Aí vem um livro tipo o “Comer, rezar, amar”, vende 4 milhões de exemplares e nos prova que a maioria das pessoas se identifica, de alguma forma, com a angústia da autora, que largou toda a sua vida atribulada para passar uma temporada buscando o prazer na Itália, resgatando sua espiritualidade na Ìndia e seu “eu” na Indonésia. Nada pessoal, eu adorei o livro, mas confesso que aguardei ansiosamente pelo final da história porque estava crente que descobriria não o que a autora fez durante o ano que viajou em busca de reencontrar a si mesma, mas sim o que ela fez para, após o término da viagem, inserir as novas descobertas na sua rotina de americana de cidade grande? Como ser quem ela descobriu que era após sua vida voltar ao “normal”?

Será que a vida dela voltou ao que chamamos de normal, com emprego, trânsito, corre-corre? Depois de tantas experiências profundas e engrandecedoras, ela conseguiu voltar a trabalhar em algo tradicional, receber um salário por isso e, se quisesse manter sua espiritualidade aguçada, acordar horas antes do habitual para ter tempo de meditar? Será que é possível manter-se equilibrada espiritualmente voltando ao dia-a-dia de trabalho como jornalista e vivendo numa cidade como Nova York?

Não acho que seja impossível manter esse equilíbrio, embora tampouco seja fácil. Mas para mim a maior dificuldade de alguém nessa situação deve ser resistir às cobranças do mundo externo, incluindo pais, amigos e a sociedade como um todo. Ao ser questionado sobre o que você faz da vida, experimente responder “nada, eu busco o prazer e me encontrar espiritualmente” para eu ver a cara da pessoa!
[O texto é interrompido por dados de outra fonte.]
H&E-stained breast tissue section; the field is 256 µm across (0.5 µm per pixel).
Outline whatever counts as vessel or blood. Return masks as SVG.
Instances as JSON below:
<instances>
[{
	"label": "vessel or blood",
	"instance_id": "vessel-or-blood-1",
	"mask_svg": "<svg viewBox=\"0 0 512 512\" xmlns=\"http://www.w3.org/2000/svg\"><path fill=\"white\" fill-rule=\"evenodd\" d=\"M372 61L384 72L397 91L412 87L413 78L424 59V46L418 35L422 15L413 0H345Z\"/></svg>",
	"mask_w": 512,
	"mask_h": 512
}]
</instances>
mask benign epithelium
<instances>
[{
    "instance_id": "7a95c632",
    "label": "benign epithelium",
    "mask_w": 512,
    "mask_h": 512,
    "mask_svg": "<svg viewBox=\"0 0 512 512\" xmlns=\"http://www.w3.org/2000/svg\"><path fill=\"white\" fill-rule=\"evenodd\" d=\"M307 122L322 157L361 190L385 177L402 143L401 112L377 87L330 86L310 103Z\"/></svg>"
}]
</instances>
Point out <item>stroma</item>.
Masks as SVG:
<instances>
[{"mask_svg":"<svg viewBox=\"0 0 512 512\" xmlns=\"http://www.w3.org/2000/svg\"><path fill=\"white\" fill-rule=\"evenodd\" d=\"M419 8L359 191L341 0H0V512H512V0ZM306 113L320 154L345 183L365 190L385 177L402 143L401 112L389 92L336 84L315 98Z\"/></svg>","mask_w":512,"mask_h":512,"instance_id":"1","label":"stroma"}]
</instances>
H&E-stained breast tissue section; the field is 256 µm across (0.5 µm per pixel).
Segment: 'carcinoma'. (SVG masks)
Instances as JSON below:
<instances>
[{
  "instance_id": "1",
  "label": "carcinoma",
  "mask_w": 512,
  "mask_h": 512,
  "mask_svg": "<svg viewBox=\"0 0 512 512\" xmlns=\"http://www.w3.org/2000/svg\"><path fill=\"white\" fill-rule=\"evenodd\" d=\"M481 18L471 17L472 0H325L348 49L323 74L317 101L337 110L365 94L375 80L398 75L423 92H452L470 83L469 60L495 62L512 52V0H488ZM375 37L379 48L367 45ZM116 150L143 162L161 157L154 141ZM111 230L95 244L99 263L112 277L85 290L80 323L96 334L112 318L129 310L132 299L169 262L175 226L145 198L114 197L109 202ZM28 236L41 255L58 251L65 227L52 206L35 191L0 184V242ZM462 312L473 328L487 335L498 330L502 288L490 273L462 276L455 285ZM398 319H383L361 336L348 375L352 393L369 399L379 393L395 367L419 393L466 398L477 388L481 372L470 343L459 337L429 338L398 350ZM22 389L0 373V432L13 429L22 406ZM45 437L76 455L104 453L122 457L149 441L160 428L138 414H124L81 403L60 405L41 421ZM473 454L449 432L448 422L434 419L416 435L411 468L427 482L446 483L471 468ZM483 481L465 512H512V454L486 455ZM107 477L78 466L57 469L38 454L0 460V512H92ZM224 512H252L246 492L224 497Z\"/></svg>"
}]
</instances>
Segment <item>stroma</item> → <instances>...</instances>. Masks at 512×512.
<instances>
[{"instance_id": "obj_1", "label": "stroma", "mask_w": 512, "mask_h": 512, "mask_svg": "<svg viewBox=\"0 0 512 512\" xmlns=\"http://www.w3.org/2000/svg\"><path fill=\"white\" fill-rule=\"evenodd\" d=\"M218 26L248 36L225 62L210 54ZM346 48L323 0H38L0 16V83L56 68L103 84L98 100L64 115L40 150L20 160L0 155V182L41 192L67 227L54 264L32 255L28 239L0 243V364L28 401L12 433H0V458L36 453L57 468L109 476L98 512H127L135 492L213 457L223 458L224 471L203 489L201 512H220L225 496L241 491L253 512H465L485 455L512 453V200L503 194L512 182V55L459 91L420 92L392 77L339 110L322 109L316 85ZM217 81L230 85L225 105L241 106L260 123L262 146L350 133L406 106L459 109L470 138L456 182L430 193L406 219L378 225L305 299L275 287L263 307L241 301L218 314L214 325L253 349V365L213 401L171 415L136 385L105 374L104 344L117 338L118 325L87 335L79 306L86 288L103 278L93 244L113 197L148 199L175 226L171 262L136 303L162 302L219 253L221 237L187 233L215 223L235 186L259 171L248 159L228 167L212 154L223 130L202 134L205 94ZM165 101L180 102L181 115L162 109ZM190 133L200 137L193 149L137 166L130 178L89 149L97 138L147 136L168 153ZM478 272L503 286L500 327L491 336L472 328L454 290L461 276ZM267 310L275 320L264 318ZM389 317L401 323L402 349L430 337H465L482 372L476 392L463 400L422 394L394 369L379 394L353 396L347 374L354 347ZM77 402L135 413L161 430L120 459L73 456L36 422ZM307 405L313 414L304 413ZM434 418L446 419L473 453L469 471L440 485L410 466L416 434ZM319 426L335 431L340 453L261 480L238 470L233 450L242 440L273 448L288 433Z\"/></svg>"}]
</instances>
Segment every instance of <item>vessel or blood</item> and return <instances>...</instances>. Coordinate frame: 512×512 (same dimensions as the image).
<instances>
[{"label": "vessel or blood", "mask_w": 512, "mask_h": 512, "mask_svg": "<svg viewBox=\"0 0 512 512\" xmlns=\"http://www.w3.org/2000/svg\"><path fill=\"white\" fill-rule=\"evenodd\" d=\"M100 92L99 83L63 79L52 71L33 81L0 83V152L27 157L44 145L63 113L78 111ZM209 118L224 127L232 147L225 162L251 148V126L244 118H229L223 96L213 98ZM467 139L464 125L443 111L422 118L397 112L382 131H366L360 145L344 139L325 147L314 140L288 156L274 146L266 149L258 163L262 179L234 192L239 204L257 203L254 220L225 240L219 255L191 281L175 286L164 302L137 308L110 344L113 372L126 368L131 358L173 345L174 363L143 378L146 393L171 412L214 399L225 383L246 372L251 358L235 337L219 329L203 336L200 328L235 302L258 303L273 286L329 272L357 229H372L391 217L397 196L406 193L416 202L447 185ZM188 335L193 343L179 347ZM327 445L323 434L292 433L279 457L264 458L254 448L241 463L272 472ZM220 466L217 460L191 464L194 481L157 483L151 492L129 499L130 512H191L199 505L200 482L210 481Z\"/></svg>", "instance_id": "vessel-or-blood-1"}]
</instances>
E, no entanto, acho que é o que todos buscam, de um jeito ou de outro.

Não gosto de rotular ninguém e acho que as pessoas são diferentes, mas o fato de o livro ter se tornado um best-seller demonstra, ao meu ver, como as pessoas estão desesperadas para deixarem de ser o que todos querem que sejam e se tornar quem elas são, de fato.
Um executivo de 55 anos, rico, que larga a multinacional onde trabalhou durante toda a vida e passa a viver de plantação de verduras sem agrotóxicos parece, para muitos, doido. Mas esse “doido” é perdoado pela maioria, afinal, já trabalhou a vida toda numa empresa tradicional, ganhou dinheiro, cumpriu seu papel perante a sociedade.
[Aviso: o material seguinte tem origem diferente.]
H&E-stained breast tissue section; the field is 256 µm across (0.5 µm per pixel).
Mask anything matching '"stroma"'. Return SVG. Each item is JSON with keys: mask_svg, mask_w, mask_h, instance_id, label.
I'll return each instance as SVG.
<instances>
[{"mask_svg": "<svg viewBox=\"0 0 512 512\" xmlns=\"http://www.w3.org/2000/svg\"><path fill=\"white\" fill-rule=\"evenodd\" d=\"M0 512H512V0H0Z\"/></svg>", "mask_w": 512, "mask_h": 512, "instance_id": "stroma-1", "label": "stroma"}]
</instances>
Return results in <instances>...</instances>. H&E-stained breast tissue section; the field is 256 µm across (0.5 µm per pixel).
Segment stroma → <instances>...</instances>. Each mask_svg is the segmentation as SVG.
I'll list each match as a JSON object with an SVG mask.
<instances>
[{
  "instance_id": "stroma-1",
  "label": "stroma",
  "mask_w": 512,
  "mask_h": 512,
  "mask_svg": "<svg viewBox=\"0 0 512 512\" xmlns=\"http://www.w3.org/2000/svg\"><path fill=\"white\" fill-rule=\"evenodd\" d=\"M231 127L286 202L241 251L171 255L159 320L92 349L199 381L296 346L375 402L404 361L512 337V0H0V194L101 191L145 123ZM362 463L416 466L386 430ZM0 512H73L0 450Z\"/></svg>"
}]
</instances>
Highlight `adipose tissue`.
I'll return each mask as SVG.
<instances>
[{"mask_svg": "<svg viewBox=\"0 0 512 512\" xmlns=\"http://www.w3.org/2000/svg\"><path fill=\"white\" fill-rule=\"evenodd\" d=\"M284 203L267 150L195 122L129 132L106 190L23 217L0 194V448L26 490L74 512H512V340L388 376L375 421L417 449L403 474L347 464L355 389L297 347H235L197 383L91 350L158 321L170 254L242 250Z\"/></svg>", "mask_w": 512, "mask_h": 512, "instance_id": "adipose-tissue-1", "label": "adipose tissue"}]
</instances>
Daí eu penso: coitado desse cara, duvido muito que ele tenha sido feliz durante essa carreira e só anos depois é que tenha descoberto que seria mais feliz vivendo no campo. Duvido! Aposto que ele passou anos sendo não exatamente infeliz, mas no mínimo sem saber se era aquilo que ele queria pra vida dele. No entanto, também não buscou descobrir o que poderia lhe fazer feliz senão a multinacional, pois era um executivo bem pago e não devia ter do que reclamar. Como todo mundo adora o bordão “nunca é tarde para...”, lá foi ele, aos 55, vivenciar o que lhe dava prazer.
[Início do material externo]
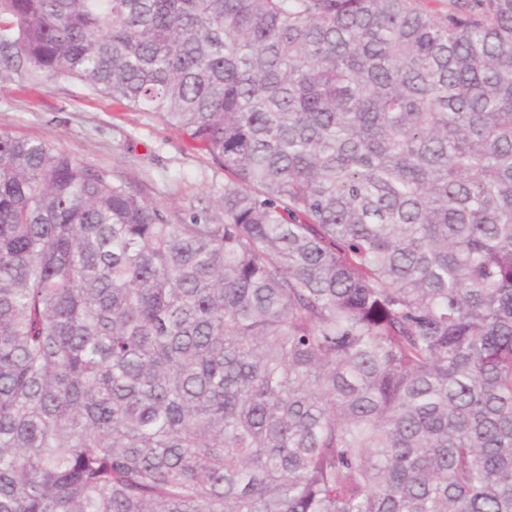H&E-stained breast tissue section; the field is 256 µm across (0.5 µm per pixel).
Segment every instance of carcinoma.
I'll return each mask as SVG.
<instances>
[{
  "mask_svg": "<svg viewBox=\"0 0 512 512\" xmlns=\"http://www.w3.org/2000/svg\"><path fill=\"white\" fill-rule=\"evenodd\" d=\"M224 168V223L0 133V512H512V0H0Z\"/></svg>",
  "mask_w": 512,
  "mask_h": 512,
  "instance_id": "1",
  "label": "carcinoma"
}]
</instances>
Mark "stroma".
<instances>
[{
    "label": "stroma",
    "mask_w": 512,
    "mask_h": 512,
    "mask_svg": "<svg viewBox=\"0 0 512 512\" xmlns=\"http://www.w3.org/2000/svg\"><path fill=\"white\" fill-rule=\"evenodd\" d=\"M47 141L159 205L170 223L220 224L224 169L155 115L76 80L0 79V132Z\"/></svg>",
    "instance_id": "35a3bbf8"
}]
</instances>
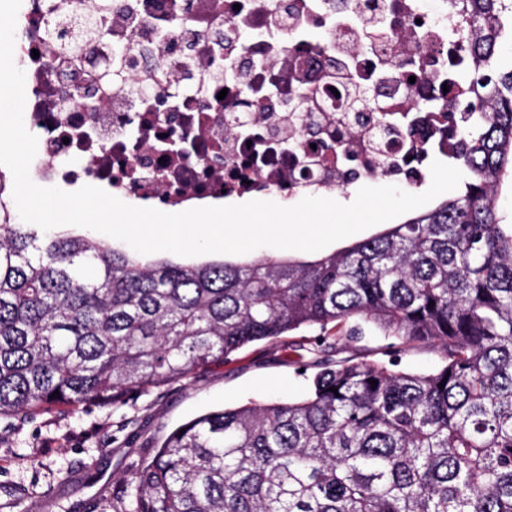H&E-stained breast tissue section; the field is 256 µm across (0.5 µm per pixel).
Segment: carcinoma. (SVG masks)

O que me impressiona mesmo é como as pessoas têm um problema com ser feliz. Todo mundo diz que quer ser, mas o boicote rola solto (e quando não parte de si, vem dos outros, pode esperar – ainda que seja inconscientemente). Quando se é jovem, aquele que ainda não passou pelos empregos mais frustrantes que um ser pode ter, que não construiu uma carreira supostamente bem-sucedida que não lhe trouxe um pingo de alegria durante anos, esse cara, em vez de ter direito à felicidade, é visto com estranheza. Nesse caso ele é jovem demais, não deve saber o que quer da vida, e nem pode saber o que não quer, afinal, nada viveu. É preciso que viva uma vida de frustrações para, então, conseguir sua carta de alforria e ter direito de buscar o que lhe faz mais feliz. Eta, mundo doido!

A sensação que às vezes eu tenho é que o fato de não saber exatamente o que se quer da vida (e quem sabe exatamente o que quer da vida algum dia?) implica em não ter credibilidade para determinar o que não se quer. Vai dizer a alguém que você não quer um emprego onde ganharia bem mas que não te dá tempo pra respirar, ou pedir pra sair mais cedo do trabalho porque sua aula de yôga é, sim, tão importante quanto sua função na empresa, vá você renunciar a uma oportunidade profissional que parece ótima para todos, exceto pra você, e automaticamente, tcha-ram: você se tornará aquele que não quer nada com a hora do Brasil.

E se o seu relógio simplesmente funciona de maneira diferente?